:: Given data ::

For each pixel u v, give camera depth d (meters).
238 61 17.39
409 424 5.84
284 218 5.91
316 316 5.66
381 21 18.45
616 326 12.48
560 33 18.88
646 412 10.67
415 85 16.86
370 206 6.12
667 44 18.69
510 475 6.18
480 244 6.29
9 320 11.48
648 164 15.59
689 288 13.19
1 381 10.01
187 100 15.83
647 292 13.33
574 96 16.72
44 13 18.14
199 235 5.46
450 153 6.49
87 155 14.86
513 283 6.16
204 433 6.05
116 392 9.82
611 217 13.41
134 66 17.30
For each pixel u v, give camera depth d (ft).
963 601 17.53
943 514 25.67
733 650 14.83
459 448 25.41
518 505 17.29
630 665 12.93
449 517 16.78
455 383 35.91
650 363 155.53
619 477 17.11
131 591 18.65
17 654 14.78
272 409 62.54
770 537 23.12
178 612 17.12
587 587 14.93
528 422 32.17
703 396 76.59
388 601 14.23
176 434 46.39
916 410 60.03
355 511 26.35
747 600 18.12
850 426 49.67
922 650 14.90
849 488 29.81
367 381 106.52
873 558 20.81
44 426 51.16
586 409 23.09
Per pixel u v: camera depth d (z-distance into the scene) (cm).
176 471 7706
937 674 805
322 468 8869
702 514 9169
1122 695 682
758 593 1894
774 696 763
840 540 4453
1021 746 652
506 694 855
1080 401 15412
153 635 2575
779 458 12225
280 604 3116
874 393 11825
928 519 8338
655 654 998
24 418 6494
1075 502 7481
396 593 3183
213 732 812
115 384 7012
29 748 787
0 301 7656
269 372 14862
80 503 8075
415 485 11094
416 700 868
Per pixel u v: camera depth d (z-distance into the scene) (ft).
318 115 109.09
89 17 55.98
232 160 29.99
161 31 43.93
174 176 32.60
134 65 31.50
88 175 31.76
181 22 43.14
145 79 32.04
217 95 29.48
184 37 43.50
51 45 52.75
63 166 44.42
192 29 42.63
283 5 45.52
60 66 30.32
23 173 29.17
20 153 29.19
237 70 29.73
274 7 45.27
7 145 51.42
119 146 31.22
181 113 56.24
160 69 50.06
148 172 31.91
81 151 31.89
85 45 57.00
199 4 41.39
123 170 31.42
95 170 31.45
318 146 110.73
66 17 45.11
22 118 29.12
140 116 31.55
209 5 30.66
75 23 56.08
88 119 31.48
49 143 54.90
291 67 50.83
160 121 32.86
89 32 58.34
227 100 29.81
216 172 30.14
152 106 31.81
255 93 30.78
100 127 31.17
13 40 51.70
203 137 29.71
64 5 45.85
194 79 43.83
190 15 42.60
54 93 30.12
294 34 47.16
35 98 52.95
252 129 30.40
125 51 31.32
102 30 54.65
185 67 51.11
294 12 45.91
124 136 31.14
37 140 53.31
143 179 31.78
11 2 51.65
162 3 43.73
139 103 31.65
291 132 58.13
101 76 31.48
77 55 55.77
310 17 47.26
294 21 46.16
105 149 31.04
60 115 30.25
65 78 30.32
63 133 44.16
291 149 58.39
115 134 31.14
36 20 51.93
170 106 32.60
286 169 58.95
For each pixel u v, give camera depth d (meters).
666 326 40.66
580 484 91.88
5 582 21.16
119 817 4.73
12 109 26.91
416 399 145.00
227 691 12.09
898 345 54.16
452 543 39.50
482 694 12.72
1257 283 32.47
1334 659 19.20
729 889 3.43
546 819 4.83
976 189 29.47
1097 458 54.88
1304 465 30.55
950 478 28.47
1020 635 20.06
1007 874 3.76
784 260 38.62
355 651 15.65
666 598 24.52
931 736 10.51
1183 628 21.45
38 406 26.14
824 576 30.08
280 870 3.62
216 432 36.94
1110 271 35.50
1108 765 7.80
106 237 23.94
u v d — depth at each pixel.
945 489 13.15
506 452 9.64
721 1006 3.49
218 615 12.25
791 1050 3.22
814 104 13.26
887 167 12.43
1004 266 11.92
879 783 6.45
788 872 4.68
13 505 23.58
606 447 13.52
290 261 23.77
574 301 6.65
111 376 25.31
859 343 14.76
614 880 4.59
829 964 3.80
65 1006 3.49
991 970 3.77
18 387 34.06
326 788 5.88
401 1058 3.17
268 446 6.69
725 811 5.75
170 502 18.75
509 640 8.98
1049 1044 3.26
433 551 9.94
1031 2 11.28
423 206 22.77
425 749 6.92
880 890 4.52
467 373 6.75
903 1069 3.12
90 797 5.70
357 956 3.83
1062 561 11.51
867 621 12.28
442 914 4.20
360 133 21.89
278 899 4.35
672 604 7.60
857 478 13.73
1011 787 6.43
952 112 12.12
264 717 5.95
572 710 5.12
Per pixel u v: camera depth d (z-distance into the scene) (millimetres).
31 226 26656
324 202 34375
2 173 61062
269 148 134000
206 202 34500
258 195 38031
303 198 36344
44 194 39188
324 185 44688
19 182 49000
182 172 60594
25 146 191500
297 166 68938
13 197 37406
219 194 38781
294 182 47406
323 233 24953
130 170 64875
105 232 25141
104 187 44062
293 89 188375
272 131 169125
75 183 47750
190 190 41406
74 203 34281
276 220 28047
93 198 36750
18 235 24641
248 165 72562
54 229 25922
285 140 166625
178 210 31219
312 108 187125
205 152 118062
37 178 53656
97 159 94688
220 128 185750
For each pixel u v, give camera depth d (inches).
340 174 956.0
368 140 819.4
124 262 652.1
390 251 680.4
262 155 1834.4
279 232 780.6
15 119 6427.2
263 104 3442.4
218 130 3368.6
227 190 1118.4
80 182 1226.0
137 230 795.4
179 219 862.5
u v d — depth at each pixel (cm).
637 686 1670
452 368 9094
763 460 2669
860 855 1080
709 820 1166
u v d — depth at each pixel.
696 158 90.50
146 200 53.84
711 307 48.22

:::

### Problem requirements
Copy exactly the lines that run from the first line of the data to the line containing "102 30 54.65", please, with both ends included and nothing else.

### Answer to the exercise
For each pixel u v, give camera depth d (meters).
238 61 17.39
409 424 5.84
284 218 5.91
316 316 5.66
381 21 18.45
616 326 12.48
560 33 18.88
646 412 10.67
415 85 16.86
370 206 6.12
667 44 18.69
510 475 6.18
480 244 6.29
9 320 11.48
648 164 15.59
689 288 13.19
1 381 10.01
187 100 15.83
647 292 13.33
574 96 16.72
44 13 18.14
199 235 5.46
450 153 6.49
87 155 14.86
513 283 6.16
204 433 6.05
116 392 9.82
611 217 13.41
134 66 17.30
For each pixel u v, give camera depth d (ft).
963 601 17.53
943 514 25.67
733 650 14.83
459 448 25.41
518 505 17.29
630 665 12.93
449 517 16.78
455 383 35.91
650 363 155.53
619 477 17.11
131 591 18.65
17 654 14.78
272 409 62.54
770 537 23.12
178 612 17.12
587 587 14.93
528 422 32.17
703 396 76.59
388 601 14.23
176 434 46.39
916 410 60.03
355 511 26.35
747 600 18.12
850 426 49.67
922 650 14.90
849 488 29.81
367 381 106.52
873 558 20.81
44 426 51.16
586 409 23.09
Per pixel u v: camera depth d (z-distance into the scene) (cm).
176 471 7706
937 674 805
322 468 8869
702 514 9169
1122 695 682
758 593 1894
774 696 763
840 540 4453
1021 746 652
506 694 855
1080 401 15412
153 635 2575
779 458 12225
280 604 3116
874 393 11825
928 519 8338
655 654 998
24 418 6494
1075 502 7481
396 593 3183
213 732 812
115 384 7012
29 748 787
0 301 7656
269 372 14862
80 503 8075
415 485 11094
416 700 868
Per pixel u v: camera depth d (z-distance into the scene) (ft).
318 115 109.09
89 17 55.98
232 160 29.99
161 31 43.93
174 176 32.60
134 65 31.50
88 175 31.76
181 22 43.14
145 79 32.04
217 95 29.48
184 37 43.50
51 45 52.75
63 166 44.42
192 29 42.63
283 5 45.52
60 66 30.32
23 173 29.17
20 153 29.19
237 70 29.73
274 7 45.27
7 145 51.42
119 146 31.22
181 113 56.24
160 69 50.06
148 172 31.91
81 151 31.89
85 45 57.00
199 4 41.39
123 170 31.42
95 170 31.45
318 146 110.73
66 17 45.11
22 118 29.12
140 116 31.55
209 5 30.66
75 23 56.08
88 119 31.48
49 143 54.90
291 67 50.83
160 121 32.86
89 32 58.34
227 100 29.81
216 172 30.14
152 106 31.81
255 93 30.78
100 127 31.17
13 40 51.70
203 137 29.71
64 5 45.85
194 79 43.83
190 15 42.60
54 93 30.12
294 34 47.16
35 98 52.95
252 129 30.40
125 51 31.32
102 30 54.65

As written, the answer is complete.